DIRECTIONS FOR THIS TASK:
Each line of the records that follow must come back exactly, with pictures skipped.

THE INPUT:
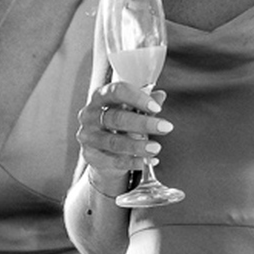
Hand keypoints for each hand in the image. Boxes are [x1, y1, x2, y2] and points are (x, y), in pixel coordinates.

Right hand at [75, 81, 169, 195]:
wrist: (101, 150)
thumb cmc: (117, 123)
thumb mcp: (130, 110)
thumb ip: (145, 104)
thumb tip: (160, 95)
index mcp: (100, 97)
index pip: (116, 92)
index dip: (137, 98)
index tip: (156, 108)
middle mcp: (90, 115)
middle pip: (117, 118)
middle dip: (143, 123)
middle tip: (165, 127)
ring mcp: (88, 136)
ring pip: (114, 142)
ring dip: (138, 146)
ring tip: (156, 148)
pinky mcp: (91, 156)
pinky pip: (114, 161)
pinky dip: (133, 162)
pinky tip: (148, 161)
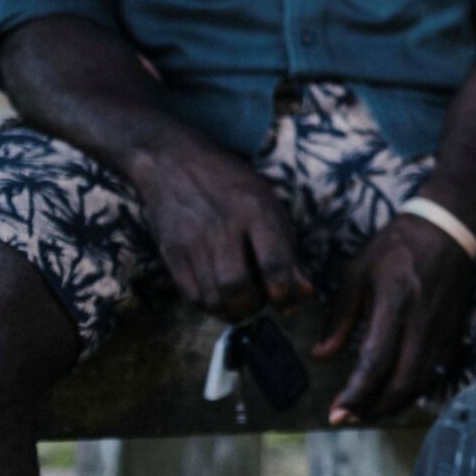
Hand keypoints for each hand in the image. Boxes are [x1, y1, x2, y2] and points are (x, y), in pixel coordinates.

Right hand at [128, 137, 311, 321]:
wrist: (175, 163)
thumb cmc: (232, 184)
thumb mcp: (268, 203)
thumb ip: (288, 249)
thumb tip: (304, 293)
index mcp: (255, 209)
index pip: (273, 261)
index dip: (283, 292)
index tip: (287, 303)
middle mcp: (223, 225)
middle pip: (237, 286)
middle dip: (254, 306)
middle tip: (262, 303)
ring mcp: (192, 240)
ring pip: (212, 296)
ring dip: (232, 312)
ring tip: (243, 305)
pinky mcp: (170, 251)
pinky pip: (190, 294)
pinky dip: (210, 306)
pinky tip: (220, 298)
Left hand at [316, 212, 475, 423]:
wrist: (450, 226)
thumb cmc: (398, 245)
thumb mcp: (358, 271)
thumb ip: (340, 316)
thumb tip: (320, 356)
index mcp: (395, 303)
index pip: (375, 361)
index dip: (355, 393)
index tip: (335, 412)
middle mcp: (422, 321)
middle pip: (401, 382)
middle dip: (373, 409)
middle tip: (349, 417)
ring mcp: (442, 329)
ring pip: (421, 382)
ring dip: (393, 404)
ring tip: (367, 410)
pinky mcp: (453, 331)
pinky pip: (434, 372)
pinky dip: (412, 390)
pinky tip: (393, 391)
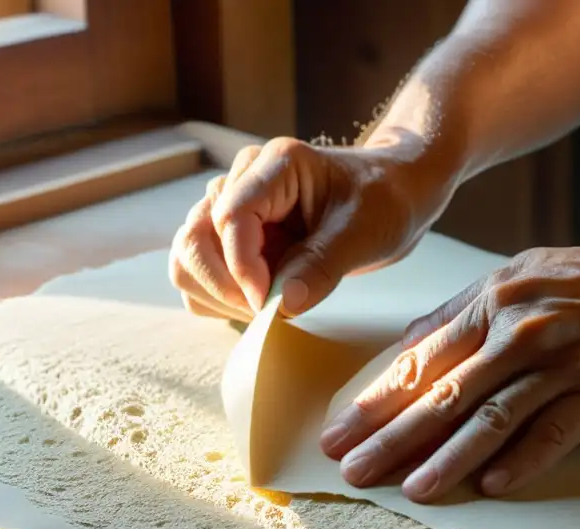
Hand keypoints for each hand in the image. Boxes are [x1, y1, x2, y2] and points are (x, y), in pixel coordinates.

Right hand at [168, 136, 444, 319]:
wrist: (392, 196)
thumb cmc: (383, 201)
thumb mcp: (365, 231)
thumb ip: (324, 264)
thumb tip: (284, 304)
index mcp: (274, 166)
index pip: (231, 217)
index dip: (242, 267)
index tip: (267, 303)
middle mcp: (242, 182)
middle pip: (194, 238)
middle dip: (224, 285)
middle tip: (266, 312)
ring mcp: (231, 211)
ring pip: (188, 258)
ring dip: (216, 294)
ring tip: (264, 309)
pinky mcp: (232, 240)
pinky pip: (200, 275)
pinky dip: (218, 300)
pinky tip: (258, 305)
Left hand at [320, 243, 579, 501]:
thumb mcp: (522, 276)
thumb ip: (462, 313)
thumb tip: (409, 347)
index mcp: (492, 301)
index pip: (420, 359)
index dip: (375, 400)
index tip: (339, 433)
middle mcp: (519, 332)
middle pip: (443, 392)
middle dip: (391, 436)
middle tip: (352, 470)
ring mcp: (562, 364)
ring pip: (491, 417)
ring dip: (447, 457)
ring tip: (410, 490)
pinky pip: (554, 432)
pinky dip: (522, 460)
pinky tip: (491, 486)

OUTPUT FOR THIS TASK:
Hand keypoints for each hand in the image. Boxes are [x1, y1, x2, y2] and points are (x, y), in pixel coordinates.

Right hand at [75, 81, 169, 195]:
wrist: (101, 150)
thumb cmc: (117, 123)
thumb mcp: (130, 110)
thumb ip: (145, 104)
thumb tip: (160, 95)
index mcp: (100, 97)
index pip: (116, 92)
index dip: (137, 98)
index tip: (156, 108)
middle mcp: (90, 115)
middle pip: (117, 118)
middle dip: (143, 123)
middle tip: (165, 127)
ring mcp: (88, 136)
ring pip: (114, 142)
ring dip: (138, 146)
ring tip: (156, 148)
pinky mcp: (91, 156)
pinky pip: (114, 161)
pinky dip: (133, 162)
pinky tip: (148, 161)
Hand keypoints for each hand in the image. Boxes are [x1, y1, x2, y2] and points are (x, y), in pixel coordinates.

Right hand at [128, 137, 311, 321]:
wrist: (175, 163)
thumb cmc: (232, 184)
thumb mcp: (268, 203)
thumb ip: (288, 249)
thumb tip: (304, 293)
index mcp: (255, 209)
index pip: (273, 261)
index dip: (283, 292)
index tip: (287, 303)
middle mcp: (223, 225)
middle pip: (237, 286)
middle dip: (254, 306)
middle tip: (262, 303)
ring mcp: (192, 240)
ring pip: (212, 296)
ring dip: (232, 312)
ring tip: (243, 305)
pinky mcp: (170, 251)
pinky pip: (190, 294)
pinky dip: (210, 306)
pinky tip: (220, 298)
Left hand at [316, 212, 475, 423]:
wrist: (450, 226)
thumb cmc: (398, 245)
thumb mcp: (358, 271)
thumb ip: (340, 316)
thumb tip: (320, 356)
index mcp: (395, 303)
index pip: (375, 361)
index dip: (355, 393)
index tip: (335, 412)
middle mcp: (422, 321)
middle pip: (401, 382)
middle dip: (373, 409)
middle tip: (349, 417)
ring mcp: (442, 329)
ring pip: (421, 382)
ring dip: (393, 404)
ring tip: (367, 410)
pinky mcp: (453, 331)
pinky pip: (434, 372)
pinky dip: (412, 390)
pinky tip: (393, 391)
Hand keypoints for each hand in the image. Boxes are [x1, y1, x2, y2] and points are (x, y), in pixel coordinates.

Right hand at [168, 136, 444, 319]:
wrist: (392, 196)
thumb cmc: (383, 201)
thumb mcp: (365, 231)
thumb ip: (324, 264)
thumb tip: (284, 304)
index mcp: (274, 166)
index pip: (231, 217)
index dip: (242, 267)
index tip: (267, 303)
middle mcp: (242, 182)
middle pip: (194, 238)
middle dip: (224, 285)
middle tip: (266, 312)
ring mcp: (231, 211)
ring pip: (188, 258)
ring dip: (216, 294)
ring tip: (264, 309)
pinky mcp: (232, 240)
pinky pip: (200, 275)
pinky dip: (218, 300)
pinky tip: (258, 305)
Left hand at [320, 243, 579, 501]:
thumb mcp: (522, 276)
thumb ip: (462, 313)
thumb tip: (409, 347)
index mcp: (492, 301)
index pip: (420, 359)
index dip: (375, 400)
index tip: (339, 433)
middle mcp: (519, 332)
middle pip: (443, 392)
middle dip: (391, 436)
middle tip: (352, 470)
ring mcp: (562, 364)
ring pip: (491, 417)
ring dip: (447, 457)
ring tip: (410, 490)
pinky pip: (554, 432)
pinky dip: (522, 460)
pinky tip: (491, 486)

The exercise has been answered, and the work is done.